Über 30 Jahre Titeuf, Kids mit Smartphones und Dankbarkeit

Kennst du Titeuf? Und den Mann dahinter, den Zep alias Philippe Chappuis? Wir haben uns auf den Weg nach Carouge gemacht, um den Schweizer Comiczeichner während des grossen Jubiläumsmonats zu treffen. Wir blicken zurück auf Schweizer Comicgeschichte und auf Titeufs natelfreie Jugend. Von Pablo Sulzer

Einen Monat lang wurde im pitoresken Carouge bei Genf der Comiczeichner Zep gefeiert, der bürgerlich Philippe Chappuis heisst. Gefeiert? Ja, denn seine weltweit bekannte Comicfigur «Titeuf» wurde soeben 30 Jahre alt. Da Zep ursprünglich aus Carouge kommt und dort auch diesen quirligen und frech-fröhlichen Titeuf dort zum Leben erweckt hat, widmete ihm die Genfer Gemeinde zahlreiche Ausstellungen, Lichtinstallationen und Comic-Treffen für Gross und Klein.

Höchste Zeit für den Bewegungsmelder also, mit ihm mal ein Gespräch zu führen. Ein Gespräch mit Zep über drei Dekaden Comics in der Schweiz, Kids mit Smartphones und seine Gefühle bei solch‘ Jubiläumstrubel.

 

Zu Besuch im modernen Théâtre du Carouge an einer der Jubiläumsaktivitäten zu Titeufs Geburtstag.

 

Bewegungsmelder: Gratulation zu 30 Jahre Titeuf – wir sind beeindruckt. Mal kurz zurückgeschaut: Was hat sich in der Comic-Welt in der Schweiz seit der Entstehung von Titeuf getan?

Philippe «Zep» Chappuis: Es hat sich viel geändert in 30 Jahren. Comics waren mehr underground, es gab viele kleine, einzelne Publikationen, viele Fanzines, oft von den Künstlerinnen und Künstlern selber herausgegeben. Einzelne Verlage gab es durchaus. Selber etwa, begann ich vor Titeuf ich beim Comic-Herausgeber Rolf Kesselring in Lausanne zu publizieren. Richtig populär wurden die Comics anfangs 2000, mit Höhepunkt bis 2010, man kannte plötzlich auch die Namen der Autorinnen und Autoren.

*Material*
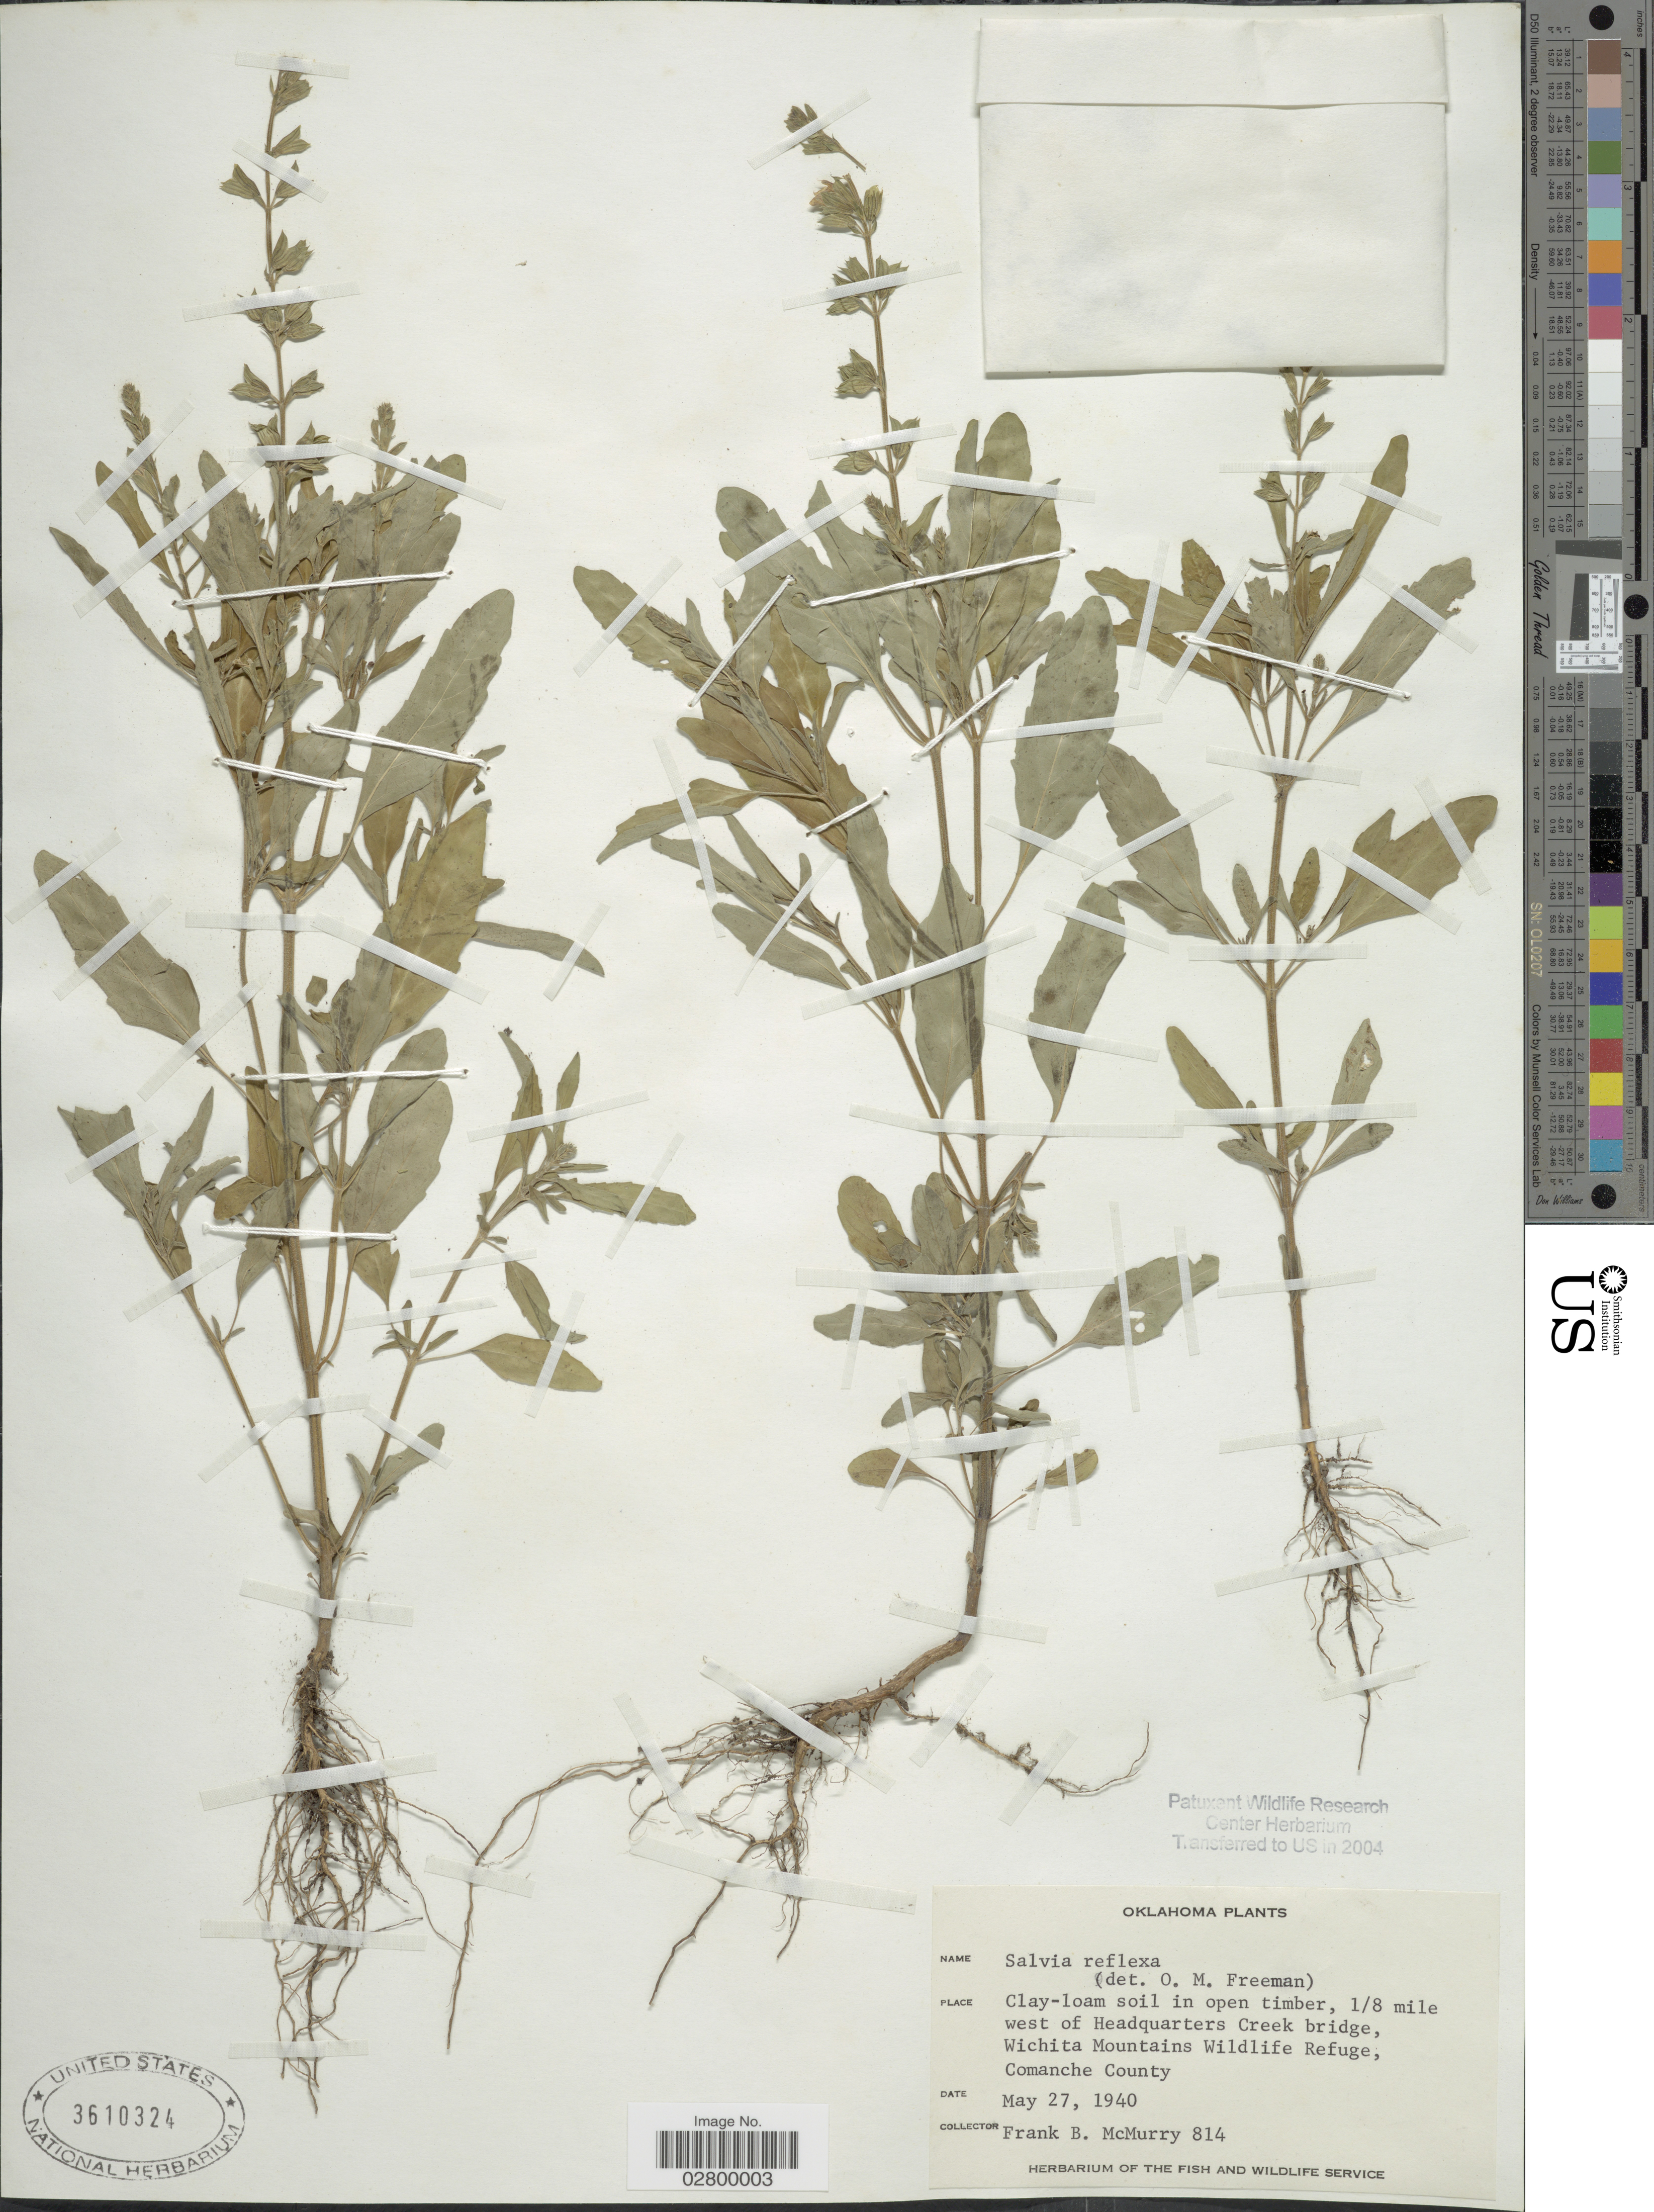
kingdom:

*Ziel 1*
Aktualisiere im Interview über Titeuf den Teil, der mit den Worten „Höchste Zeit für“ beginnt und mit „zu Titeufs Geburtstag.“ endet, und gib ihn wieder, wobei „drei Dekaden“ durch „drei Jahrzehnte“ ersetzt wird.
*Ziel 2*
Beantworte zum Interview über Titeuf diese Fragen:
(a) Wie alt wurde die Comicfigur Titeuf laut dem Text?
(b) Wie heißt Zep bürgerlich?
(c) Bei welchem Comic-Herausgeber und in welcher Stadt begann Zep vor Titeuf zu publizieren?
*Ziel 3*
Führe das Interview über Titeuf und seinen Zeichner Zep im Anschluss an die letzte Antwort weiter.
Das Material spielt hierfür keine Rolle.

*Ergebnis 1*
Höchste Zeit für den Bewegungsmelder also, mit ihm mal ein Gespräch zu führen. Ein Gespräch mit Zep über drei Jahrzehnte Comics in der Schweiz, Kids mit Smartphones und seine Gefühle bei solch‘ Jubiläumstrubel.

 

Zu Besuch im modernen Théâtre du Carouge an einer der Jubiläumsaktivitäten zu Titeufs Geburtstag.

*Ergebnis 2*
(a) 30 Jahre
(b) Philippe Chappuis
(c) Bei Rolf Kesselring in Lausanne

*Ergebnis 3*
 

 

Und je länger, je mehr sagte ich mir, dass ich wohl diese Geschichten bis an mein Lebensende erzählen werde. Ich mag diese Perspektive. Dass ich eine Figur habe, die mich mein Leben begleitet – von meiner Kindheit bis am Schluss. – Zep

 

Vor 30 Jahren war es eine viel kleinere Gruppe von Schweizer Comicschaffenden, heute gibt es viel mehr, die hier veröffentlichen und es schaffen, knapp davon zu leben. Was mich zu einer Genfer Eigenheit bringt. Bereits früh gab es hier in Genf die Gewohnheit, Illustrationen oft für Abstimmungsplakate zu nutzen. Und weil wir in der Schweiz bekanntlich viel abstimmen, gab es früh bereits Arbeit für Zeichnerinnen und Zeichner in der Region. So konnte auch ich anfangs damit etwas verdienen und ich glaube auch viele andere konnten sich so früh entwickeln. Als Beispiel etwa der Zeichner Emmanuel «Exem» Excoffier, der seine Karriere praktisch aufs Zeichnen von politischen Plakaten aufgebaut hatte.

 

Bekanntes Werk von Emmanuel «Exem» Excoffier, Plakat von 1988.

 

Nun zu Titeuf. Wie siehst du seine Entwicklung als Comicfigur – in der Schweiz, weltweit oder einfach für dich persönlich?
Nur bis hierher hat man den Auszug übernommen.